• _BRIEF_
Could you print, word for word, the part of the Ingleside Avenue text between "The Ingleside Avenue" and "Places in 1990.", inclusive?

• _PROVIDED TEXT_
* * * * * * * * *
The Ingleside Avenue Historic District is a residential historic district in Worcester, Massachusetts.  It consists of a cluster of four triple decker residences and three period garages, all built c. 1928, during the last phase of triple decker construction in the city.  All have retained some of their Colonial Revival styling.  The district was listed on the National Register of Historic Places in 1990.

Description and history
Ingleside Avenue is located on Worcester southeast side, north of Grafton Street (Massachusetts Route 122), one the major arteries through the area.  Ingleside runs north from Grafton Street to Plantation Street, with the historic district located on the west side of the southernmost block.  Located on this block are four similar triple deckers, all built about 1928.  They are roughly matched pairs of buildings, each pair having one building with a hip roof, and the other with a gabled roof, that are otherwise virtually identical in their construction and Colonial Revival styling.
* * * * * * * * *
• _DATA SHOWN_
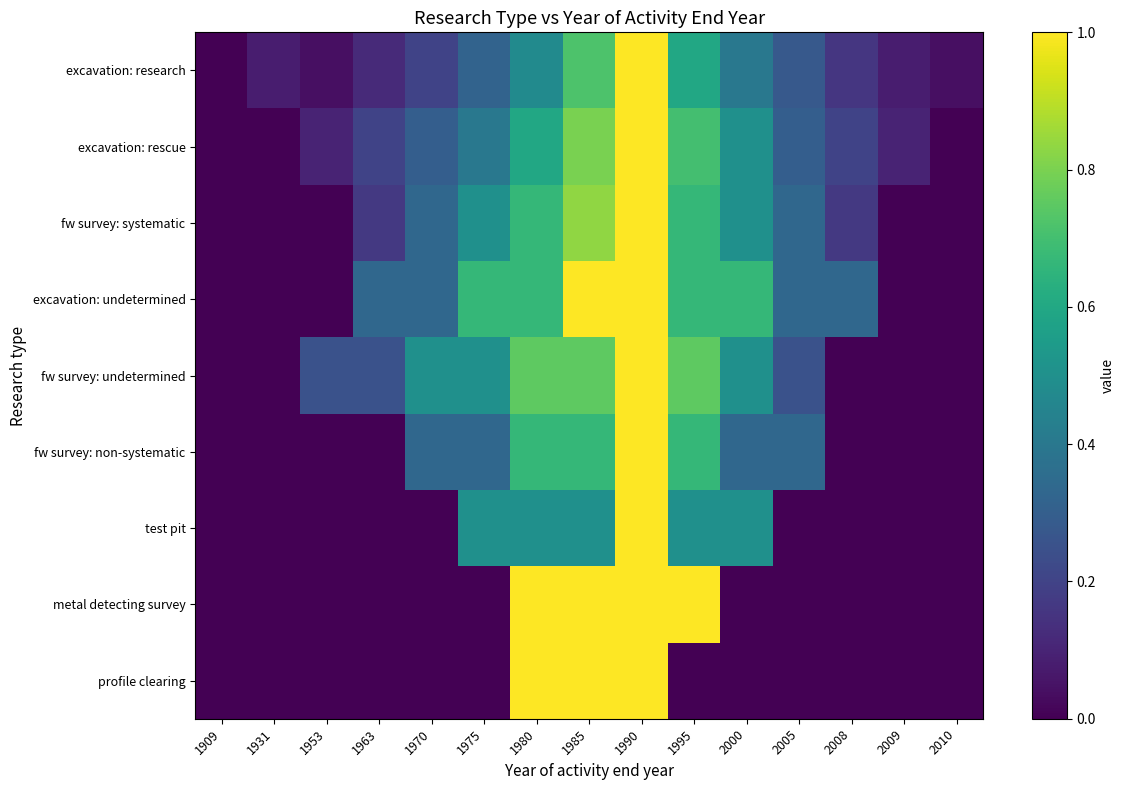

Which series has the largest total across all categories?

excavation: undetermined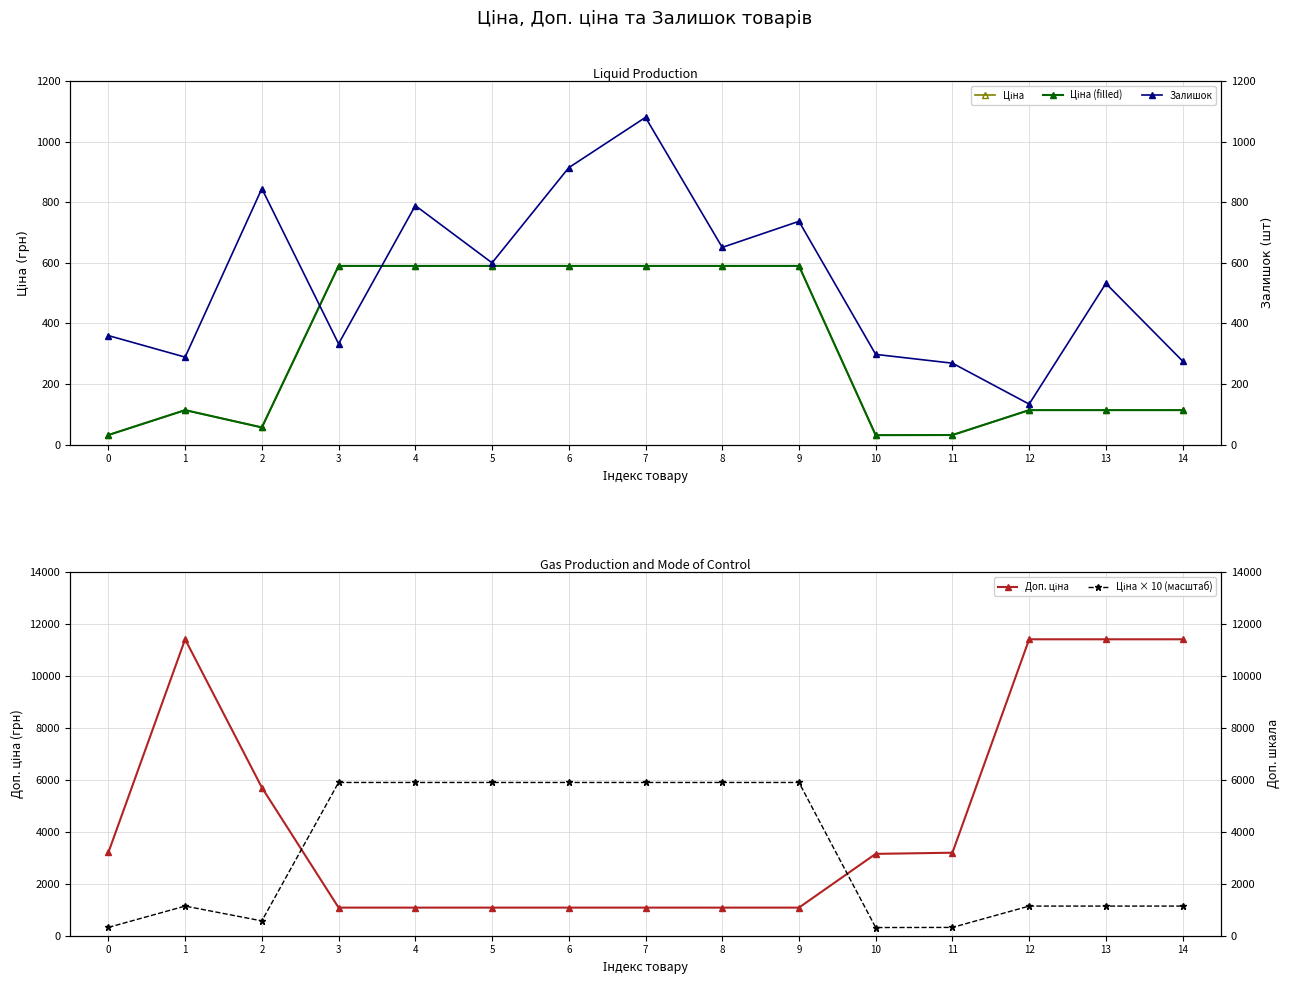

True or false: Ціна × 10 (масштаб) and Доп. ціна cross at least once.

True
* * * * * * * * *
• _RESULT OF THE EXERCISE_
The Ingleside Avenue Historic District is a residential historic district in Worcester, Massachusetts.  It consists of a cluster of four triple decker residences and three period garages, all built c. 1928, during the last phase of triple decker construction in the city.  All have retained some of their Colonial Revival styling.  The district was listed on the National Register of Historic Places in 1990.